Untuk mencapai kata sepakat soal pembagian jatah dan jalur pipa migas Greater Sunrise, akan banyak perundingan yang mesti dilalui Timor Leste dan Australia. Namun demikian, kejelasan tapal batas dengan Australia bisa disebut prestasi bagi pemerintahan Timor Leste. Organisasi penghimpun pegiat dan peneliti tapal batas Australia-Timor Leste, Movimentu Kontra Okupasaun Tasi Timor (MKOTT), menyatakan apresiasi kepada seluruh pihak terlibat.
"Akan tetapi, kesepakatan ini hanya akan berdampak setelah Parlemen kedua negara meratifikasinya.
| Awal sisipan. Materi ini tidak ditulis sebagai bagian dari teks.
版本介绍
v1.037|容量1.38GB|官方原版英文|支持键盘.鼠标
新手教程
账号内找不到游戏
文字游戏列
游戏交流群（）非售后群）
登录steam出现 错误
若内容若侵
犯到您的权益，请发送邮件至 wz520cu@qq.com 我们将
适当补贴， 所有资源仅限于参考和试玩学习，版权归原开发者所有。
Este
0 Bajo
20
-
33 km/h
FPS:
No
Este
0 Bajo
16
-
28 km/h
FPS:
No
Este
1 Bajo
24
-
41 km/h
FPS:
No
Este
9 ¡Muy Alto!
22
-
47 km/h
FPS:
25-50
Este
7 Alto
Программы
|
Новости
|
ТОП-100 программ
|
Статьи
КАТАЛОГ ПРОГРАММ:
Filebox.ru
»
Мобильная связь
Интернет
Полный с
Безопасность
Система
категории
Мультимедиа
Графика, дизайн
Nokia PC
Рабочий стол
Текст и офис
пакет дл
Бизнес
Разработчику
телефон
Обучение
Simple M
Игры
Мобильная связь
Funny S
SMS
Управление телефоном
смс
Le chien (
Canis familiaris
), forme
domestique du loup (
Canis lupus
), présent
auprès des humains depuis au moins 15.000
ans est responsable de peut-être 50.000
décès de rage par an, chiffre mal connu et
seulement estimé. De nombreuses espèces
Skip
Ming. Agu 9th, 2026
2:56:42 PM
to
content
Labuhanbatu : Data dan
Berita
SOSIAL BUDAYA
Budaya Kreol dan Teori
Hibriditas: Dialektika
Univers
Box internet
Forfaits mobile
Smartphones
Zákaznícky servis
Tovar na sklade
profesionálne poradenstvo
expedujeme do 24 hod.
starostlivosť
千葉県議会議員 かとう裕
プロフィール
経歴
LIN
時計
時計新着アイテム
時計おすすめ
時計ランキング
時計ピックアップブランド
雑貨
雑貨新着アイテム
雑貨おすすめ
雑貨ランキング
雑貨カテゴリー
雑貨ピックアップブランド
Oleh karena itu, MKOTT menuntut Parlemen Australia untuk meratifikasi kesepakatan ini tanpa syarat. Kami ingat, di masa lalu, Australia meratifikasi Traktat Laut Timor pada 2003, setelah Timor Leste menandatangani Unitization Agreement for Greater Sunrise," MKOTT mengingatkan dalam rilisnya.
Ini juga menjadi angin segar tersendiri bagi politik Timor Leste yang selama enam bulan terakhir ini bergejolak. Pada Juli 2017, Timor Leste menggelar pemilihan umum. Hasilnya, Fretilin keluar sebagai partai pemenang dengan perolehan kursi parlemen sebanyak 23. Berkoalisi dengan Partai Demokrat (PD) yang meraih 7 kursi, Fretilin pun menunjuk Francisco “Lú-Olo” Guterres sebagai Presiden.
Namun, jumlah kursi koalisi partai pendukung pemerintah itu masih kurang dari jumlah kursi koalisi partai oposisi yang berjumlah 35 dengan komposisi: CNRT (22 kursi), PLP (8 kursi), dan KHUNTO (5 kursi). Koalisi partai oposisi ini kemudian menolak usulan anggaran program yang diajukan pemerintah. Lu-Olo kemudian membubarkan parlemen dan meminta pemilihan ulang. (Ralat 12 Maret pukul 13.14, kalimat sebelumnya tertulis: Presiden Lu-Olo mengundurkan diri.)
"Saya percaya hanya rakyat yang bisa memecahkan tantangan yang kita hadapi sekarang. Dari dasar hati, saya meminta rakyat memilih lagi di Pemilu yang akan datang untuk meningkatkan kualitas demokrasi kita," ujar Lu-Olo.
Selama masa kecamuk itu, posisi Xanana Gusmao dipertanyakan. Guru Besar Ilmu Politik dan Hubungan Internasional Swinburne University of Technology, Australia Micheael Leach dalam artikelnya "Timor-Leste’s Parliamentary Endgame" menyebutkan partai Fretilin kerap mengolok Xanana dengan sebutan peregrinação atau tukang tamasya karena menjadi ketua negosiator perundingan tapal batas Timor Leste-Australia dan tak ikut campur politik dalam negeri.